In jedem Fall aber gelten gemäß § 69 Abs. 1 Satz 3 Halbsatz 2 SGB V die Vorschriften des BGB nur entsprechend, soweit sie mit den Vorgaben des § 70 SGB V und den übrigen Aufgaben und Pflichten der Beteiligten nach dem Vierten Kap SGB V vereinbar sind.
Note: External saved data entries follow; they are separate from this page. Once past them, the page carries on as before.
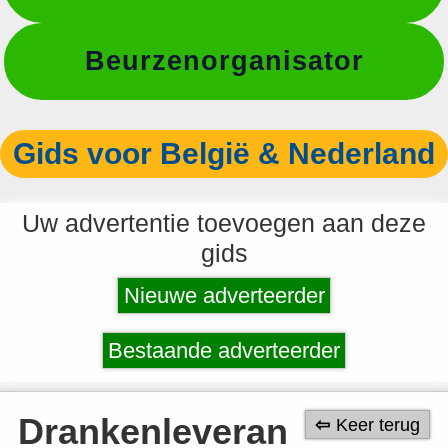
Beurzenorganisator
Gids voor België & Nederland
Uw advertentie toevoegen aan deze
gids
Nieuwe adverteerder
Bestaande adverteerder
Drankenleveran
Keer terug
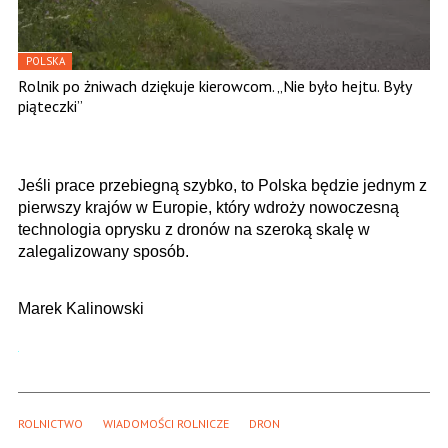
POLSKA
Rolnik po żniwach dziękuje kierowcom. „Nie było hejtu. Były
piąteczki”
Jeśli prace przebiegną szybko, to Polska będzie jednym z
pierwszy krajów w Europie, który wdroży nowoczesną
technologia oprysku z dronów na szeroką skalę w
zalegalizowany sposób.
Marek Kalinowski
ROLNICTWO
WIADOMOŚCI ROLNICZE
DRON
Nachdem ist in der Rechtsprechung anerkannt, dass auch in Krankenhausabrechnungsstreitigkeiten grundsätzlich die vierjährige Verjährungsfrist gilt, so dass eine solche Unvereinbarkeit vorliegt, wenn nur für den Anspruch auf Aufwendungsersatz etwas anderes gälte, zumal für eine solche Ungleichbehandlung kein sachlicher Grund erkennbar ist.

Von einer Anwendbarkeit der vierjährigen Verjährung in Krankenhausabrechnungsstreitigkeiten ist auch der Gesetzgeber ausgegangen, der diese Rechtslage bis zur Einführung der zweijährigen Verjährung nach § 109 Abs. 5 SGB V unverändert gelassen hat.

Hinzu kommt, dass der Gesetzgeber mit der Neufassung des § 69 Abs. 1 SGB V seinerzeit die Rechtsbeziehungen zwischen Krankenkassen und Krankenhäusern grundsätzlich dem öffentlichen Recht unterstellen und dabei lediglich die Anwendbarkeit des Kartellrechts ausschließen und einen Zuständigkeitsstreit insbesondere zwischen der ordentlichen und der Sozialgerichtsbarkeit auflösen wollte.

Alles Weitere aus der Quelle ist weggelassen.